At some point later in the same night he heard sounds from the Ramsjo Ironworks and moved in that direction. He reached the factory and went in. Nobody asked any questions since it was normal for vagabonds like him to walk in and enjoy the warmth of the furnace in a chilly night like this.
Just then the owner of the mill walked in. He addressed the peddler as Captain Nils Olof mistaking him for an old friend. The peddler didn’t contradict him. The miller invited him home and this the peddler refused since he feared getting himself exposed in better lighting. Later the owner’s daughter Elda came to get him and forced him to go with her. She had even brought a wrap for him since it was too chilly outside. The peddler went with her. That night both the father and the daughter were so nice to him and made him wear good clothes. But seeing him in those clothes they found they had made a mistake and he too confessed that he was only a peddler. The father thought of calling the sheriff to arrest him. The vagabond told him that he was innocent and if he was dragged into trouble that would entail another cycle of misery through which the miller would also get caught in the trap. His words made the owner change his mind but he asked the peddler to leave. Now the daughter intervened saying that they couldn’t ask him to leave since they had invited him. Moreover, it is Christmas Eve and the man deserved a peaceful life at least once in a year. She served him a good supper. The next morning he slept on and was woken up only for lunch and dinner. He was even invited for the next Christmas.

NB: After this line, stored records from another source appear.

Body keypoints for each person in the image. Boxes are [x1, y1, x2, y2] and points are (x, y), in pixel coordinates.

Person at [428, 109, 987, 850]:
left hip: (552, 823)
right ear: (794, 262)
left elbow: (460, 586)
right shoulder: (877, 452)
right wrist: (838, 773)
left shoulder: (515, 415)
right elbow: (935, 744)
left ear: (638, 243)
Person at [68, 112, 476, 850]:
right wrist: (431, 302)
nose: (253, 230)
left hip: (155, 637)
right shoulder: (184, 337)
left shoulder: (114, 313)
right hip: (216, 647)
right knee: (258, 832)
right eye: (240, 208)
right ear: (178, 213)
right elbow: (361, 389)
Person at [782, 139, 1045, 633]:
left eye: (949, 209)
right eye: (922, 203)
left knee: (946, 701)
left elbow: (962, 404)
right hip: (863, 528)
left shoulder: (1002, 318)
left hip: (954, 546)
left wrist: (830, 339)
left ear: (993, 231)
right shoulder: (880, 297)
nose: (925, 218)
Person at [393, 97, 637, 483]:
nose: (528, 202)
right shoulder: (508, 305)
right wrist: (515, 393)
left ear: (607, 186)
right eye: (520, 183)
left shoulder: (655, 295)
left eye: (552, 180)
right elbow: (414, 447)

That night at church, Elda heard that one of the old crofters of the ironworks had been robbed by a man who went around selling rattraps. The iron master now feared that the man might have stolen all their silver spoons. When they returned home the peddler had already left. He had left a tiny rattrap for Elda. There was a note attached to it. It was his confession. There were thirty kronor in the rattrap and he asked Elda to have the privilege of returning it to the old man. He thanked her and her father for the being compassionate to him and thereby transforming him. His intelligence, knowledge and wisdom only took him close to hell (symbolized by the hot burning furnace and the thirty kronor hinting at Judas’s reward for betraying Christ). His transformation came from his real life experience when he was shown compassion by two strangers even when they found him a sinner.